The benchmark Nikkei 225 index, which lost more than 2 per cent on Monday, rose 2.28 per cent or 498.65 points to close at 22,356.08, snapping a four-day losing streak.

The broader Topix index was up 1.63 per cent or 27.45 points at 1,710.95.

"Bargain-hunting spread around the market as yesterday's selloffs were excessive," said Toshikazu Horiuchi, a broker at IwaiCosmo Securities.

"The yen's decline also helped relieve Japanese investors," Mr Horiuchi told AFP.

But the market is unlikely to continue surging.

"Concerns that the Turkish economic worries will spread to other emerging markets are persistent," SBI Securities said in a commentary.

Tokyo stocks faced massive selling pressure on Monday as the Turkish crisis boosted the yen on safe-haven buying, clouding the outlook for Japanese exporters.
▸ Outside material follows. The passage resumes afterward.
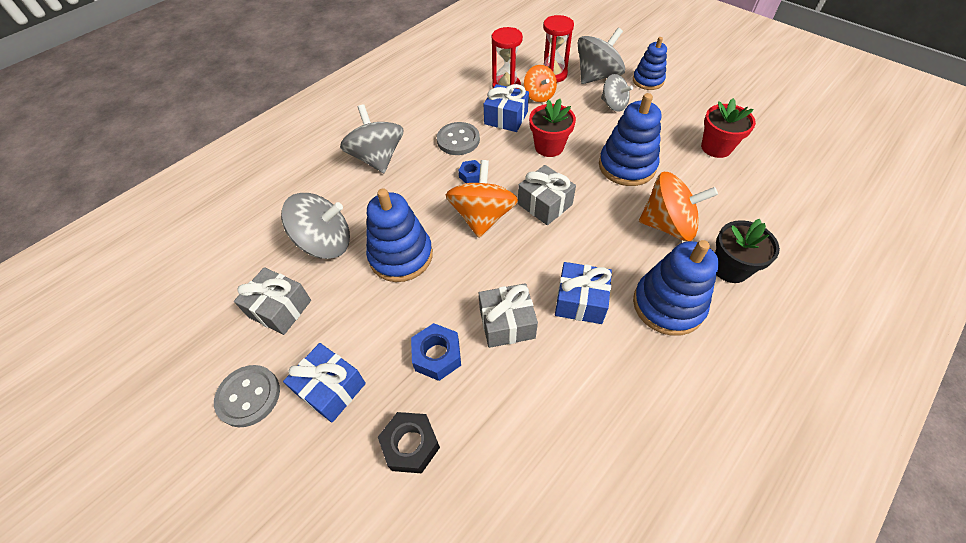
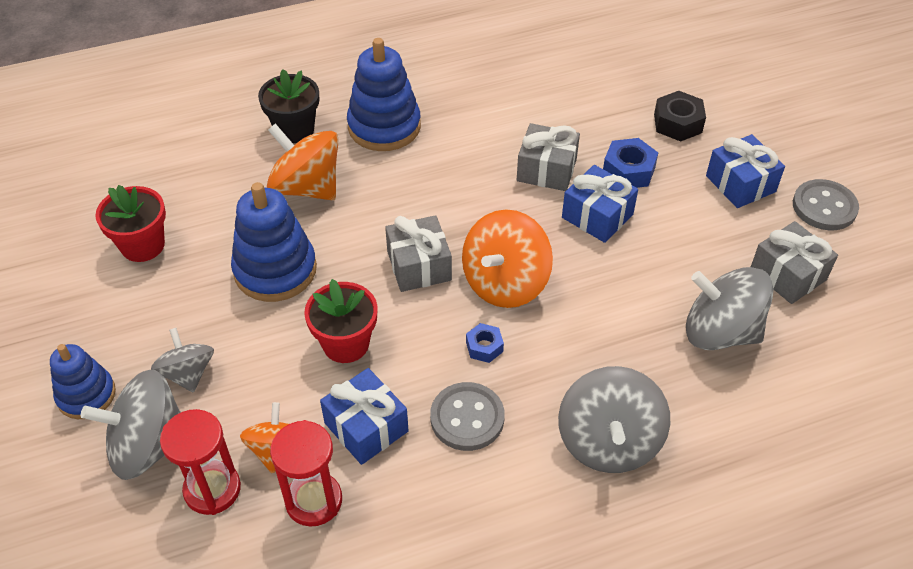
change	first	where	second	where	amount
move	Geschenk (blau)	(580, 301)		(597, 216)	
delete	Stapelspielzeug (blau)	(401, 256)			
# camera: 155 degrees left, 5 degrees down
Turkey's central bank has launched a raft of measures aimed at soothing markets although it gave no clear promise of rate hikes, which is what most economists and analysts say are needed to ease the crisis.

On Tuesday, the lira was hovering around 6.8 to the dollar in Asian afternoon trade, compared to record lows of 7.24.

Against the yen, the greenback was changing hands at 110.92 yen compared with 110.63 yen in New York on Monday afternoon.

In individual stocks, Japanese carmakers gained ground. Honda jumped 1.95 per cent to 3,336 yen as Toyota climbed 0.86 per cent to 6,864 yen with Nissan up 0.72 per cent at 1,037.5 yen.

Sony surged 1.80 per cent to 6,024 yen with Panasonic up 1.25 per cent at 1,406.5 yen.

IT investor SoftBank Group was up 3.72 per cent to 10,445 yen.